- 2018.12.13
- インタビュー・対談
東野圭吾インタビュー「湯川でさえ、てこずる謎は執筆の壁も高かった!」
<週刊ミステリーベスト10>2018年国内部門 第1位『沈黙のパレード』 著者に聞く
出典 : #週刊文春
ジャンル :
#エンタメ・ミステリ
「これまでのガリレオの長編で湯川が対峙してきたのは、親友の天才数学者や非論理的な女性、気まぐれな少年たちでした。今回は、被害女性を愛した、善良で平凡な普通の人々にしようと。彼らが力を合わせたら、湯川でさえも手こずるような謎がうまれるのではないかと考えたのですが、実際に書こうとしたときに、相当な壁の高さを感じました」
謎に対して、湯川が科学的なアプローチで取り組む見せ場はもちろんのこと、佐織を大切に想っていたとはいえ、普通の人々が、犯罪にどうかかわっていくのか、という部分も読みどころの一つだ。
「ここ最近、気を付けていることが、今回は上手くいきました。それは何かというと『登場人物の行動、心の動きも含めて、自分だったらどうするかを徹底的に考える』ということです。一人ひとりの考えや行動を真剣に考えたら、誰も作者の都合にあわせて動いてはくれない。

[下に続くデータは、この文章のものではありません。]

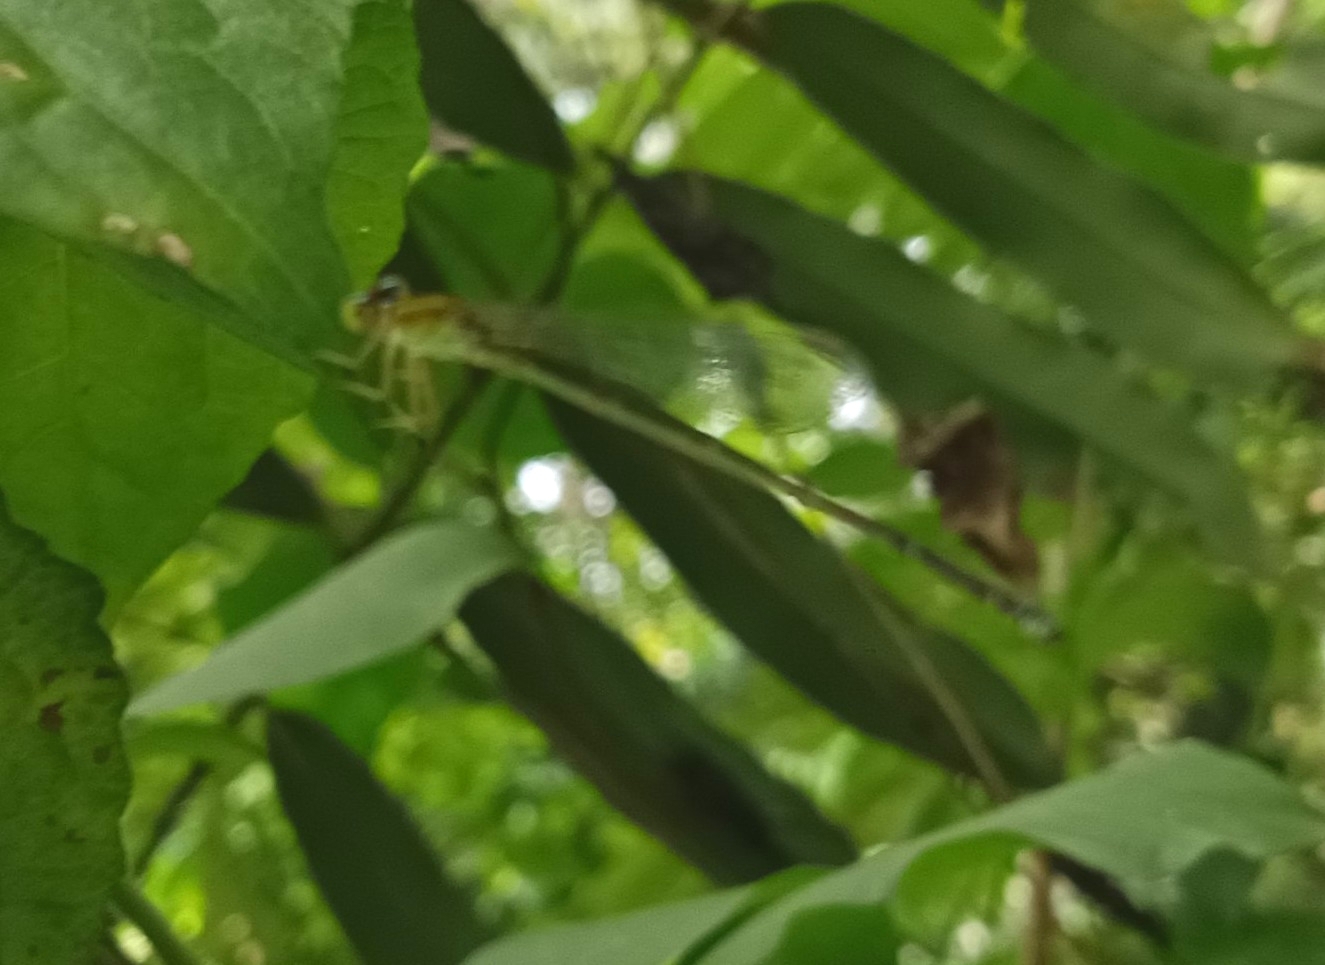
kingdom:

もっと言えば、『この人がこう動いたとしたら何が起きたのか。よほどのことがあったに違いない』と、自分自身で謎解きをしながら書いた部分もあります」
「ミステリーベスト10」の推薦者からは「ガリレオ、再始動! と期待が高まる中、それを上回った」という声もあがった。
「再始動と言った以上、また充電したら怒られるでしょうから続けて書きますよ。創作者は新作ごとにハードルを上げていくべきだと考えています。しかもガリレオである以上、お茶を濁そうとは思わない。でもやっぱり難しかったですね(笑)。長編であれば、湯川が事件に関わる“理由”が必要で、今回も“それなり”のものを用意しました」
著者が言うところの“それなりの理由”が、圧倒的な読後感へと導いてくれる。
「『沈黙のパレード』は、集大成と言える作品になったと感じています。まだ翻訳もされていないので、捕らぬ狸の皮算用もいいところなのですが、『容疑者xの献身』で逃したエドガー賞が獲れたら嬉しいなぁと思っています(笑)」
東野圭吾/1958年大阪府生まれ。85年『放課後』で江戸川乱歩賞を受賞しデビュー。2006年『容疑者xの献身』で直木賞。ガリレオシリーズの他『手紙』等、著書多数。